* EXERCISE OBJECTIVE *
Render all of these records as a two-column CSV with the columns "entry" and "reading", one row per record. Put the record's text under "entry" and its answer under "reading", wrap each field in double quotes, replace any line breaks with spaces, and omit the pictures.

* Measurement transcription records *
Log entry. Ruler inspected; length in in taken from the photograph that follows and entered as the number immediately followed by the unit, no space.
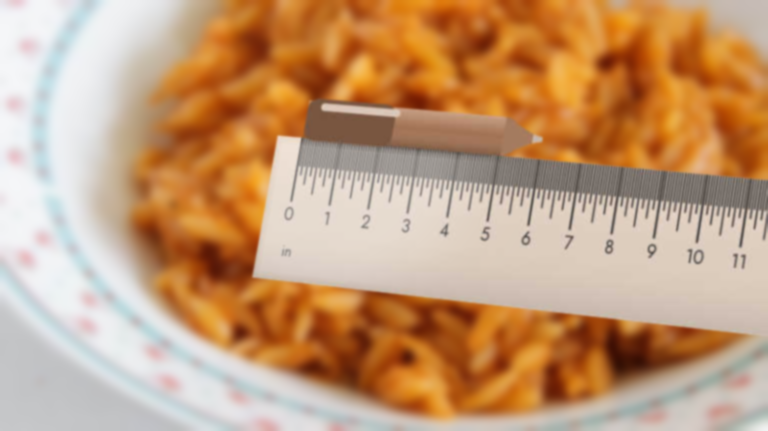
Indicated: 6in
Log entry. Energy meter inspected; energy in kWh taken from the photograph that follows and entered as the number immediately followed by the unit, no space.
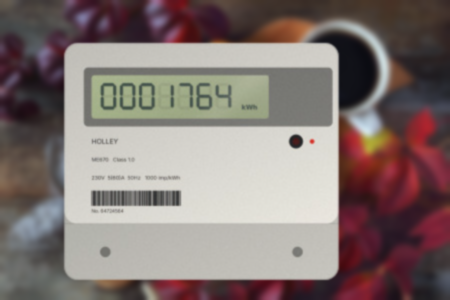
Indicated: 1764kWh
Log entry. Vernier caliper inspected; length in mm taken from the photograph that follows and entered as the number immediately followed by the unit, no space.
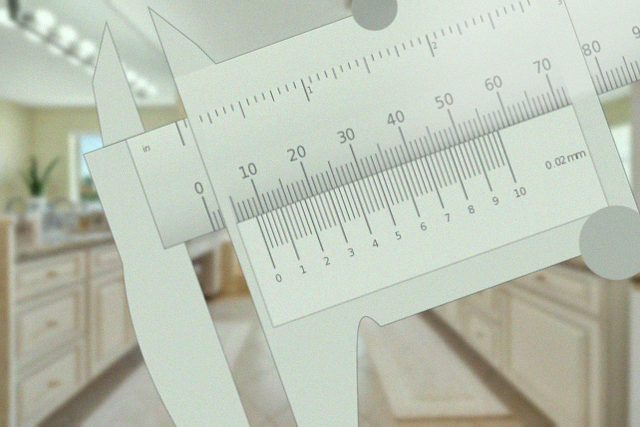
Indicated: 8.5mm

* RESPONSE TO THIS TASK *
entry,reading
"Log entry. Ruler inspected; length in in taken from the photograph that follows and entered as the number immediately followed by the unit, no space. Indicated:","6in"
"Log entry. Energy meter inspected; energy in kWh taken from the photograph that follows and entered as the number immediately followed by the unit, no space. Indicated:","1764kWh"
"Log entry. Vernier caliper inspected; length in mm taken from the photograph that follows and entered as the number immediately followed by the unit, no space. Indicated:","8.5mm"